EXTRACTED DATA START
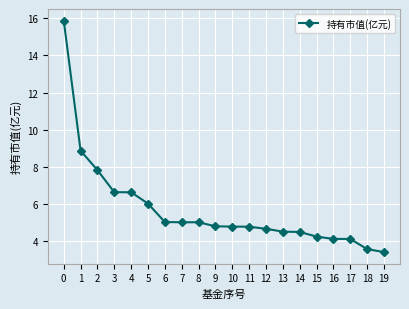

Reading right to left, extract all data points from this chart.

3.4	3.6	4.1	4.1	4.3	4.5	4.5	4.7	4.8	4.8	4.8	5.0	5.0	5.0	6.0	6.6	6.6	7.8	8.9	15.9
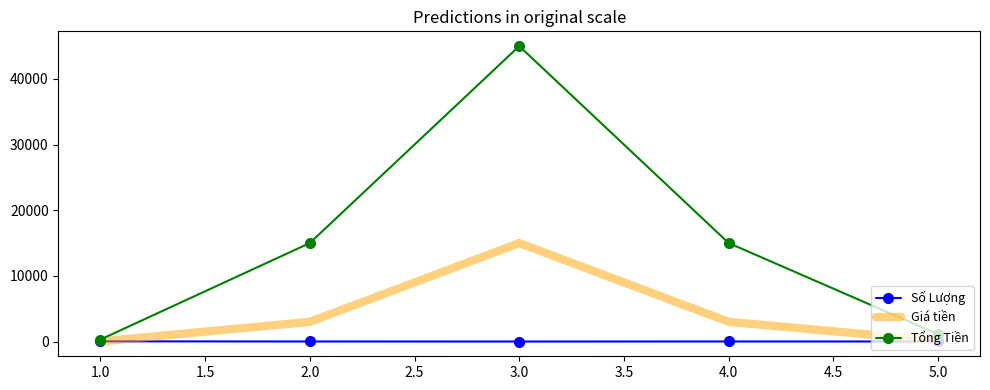

How many interior local peaks does the Tổng Tiền series have?

1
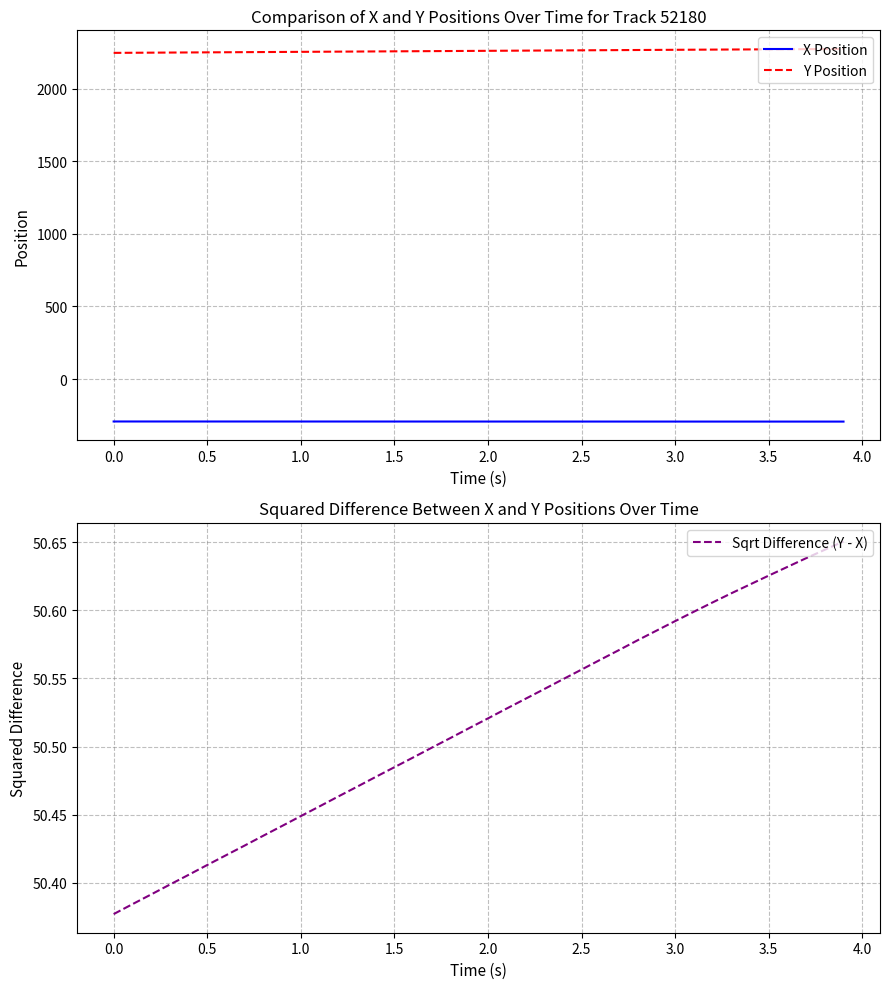

How many lines are shown in the chart?

3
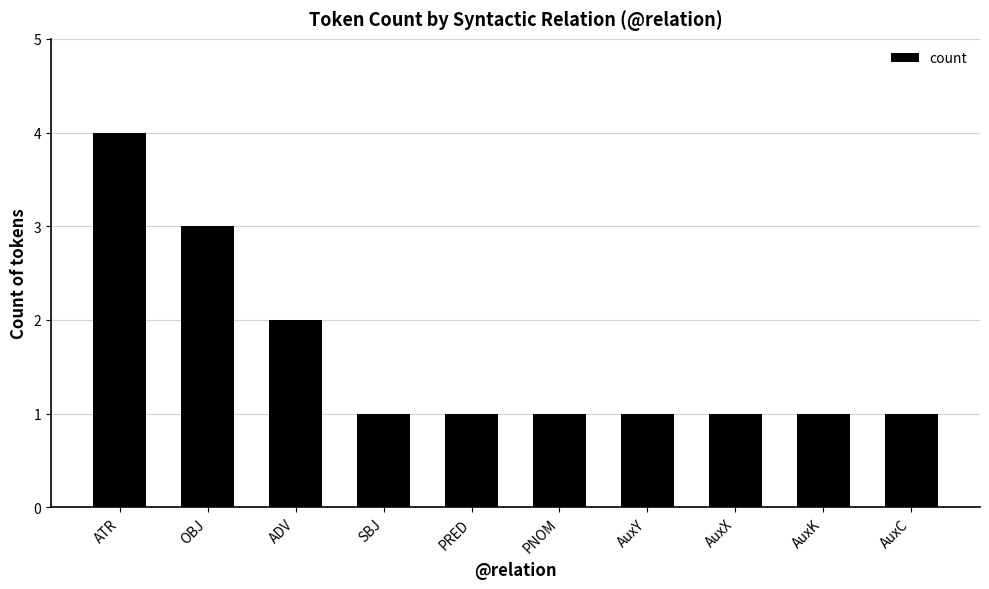

What is the greatest value displayed?

4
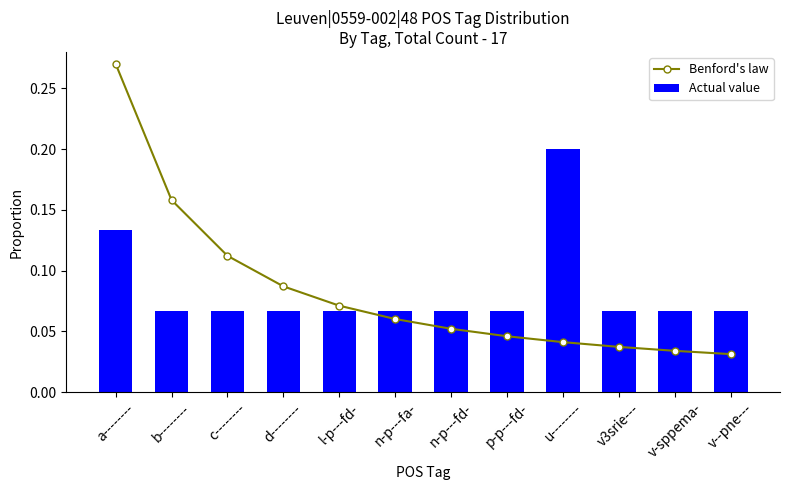

What is the sum of the Actual value values at u-------- and n-p---fd-?

0.3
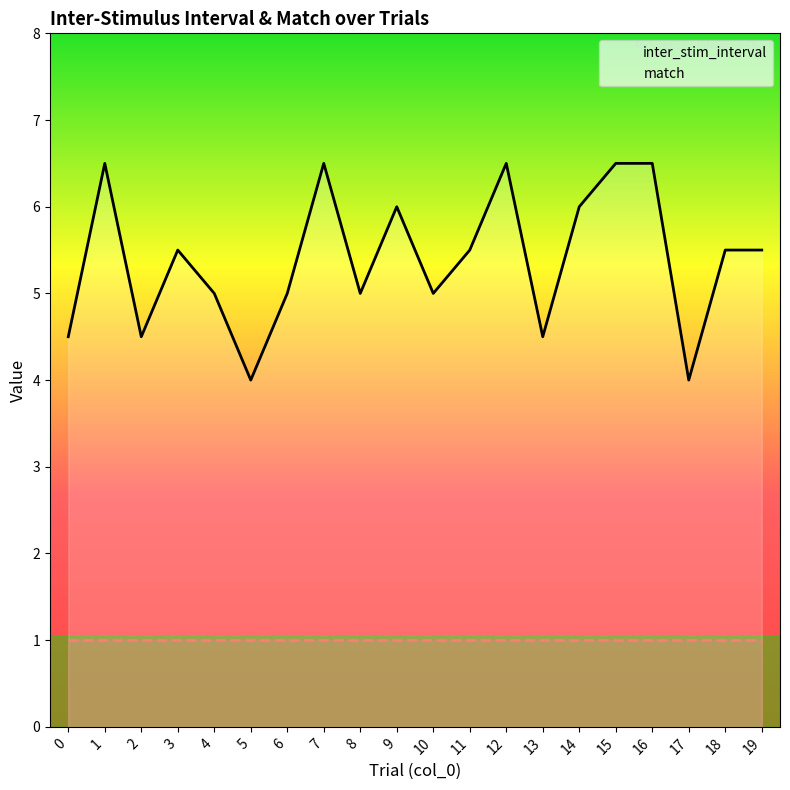

List the labels in order of value, smallest first.

5, 17, 0, 2, 13, 4, 6, 8, 10, 3, 11, 18, 19, 9, 14, 1, 7, 12, 15, 16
EXTRACTED DATA END
EXERCISE INSTRUCTIONS |
Retype every one of the rows above word for word, leaving out the pictures.

WRITTEN ANSWER |
Reading right to left, extract all data points from this chart.

3.4	3.6	4.1	4.1	4.3	4.5	4.5	4.7	4.8	4.8	4.8	5.0	5.0	5.0	6.0	6.6	6.6	7.8	8.9	15.9

How many interior local peaks does the Tổng Tiền series have?

1

How many lines are shown in the chart?

3

What is the greatest value displayed?

4

What is the sum of the Actual value values at u-------- and n-p---fd-?

0.3

List the labels in order of value, smallest first.

5, 17, 0, 2, 13, 4, 6, 8, 10, 3, 11, 18, 19, 9, 14, 1, 7, 12, 15, 16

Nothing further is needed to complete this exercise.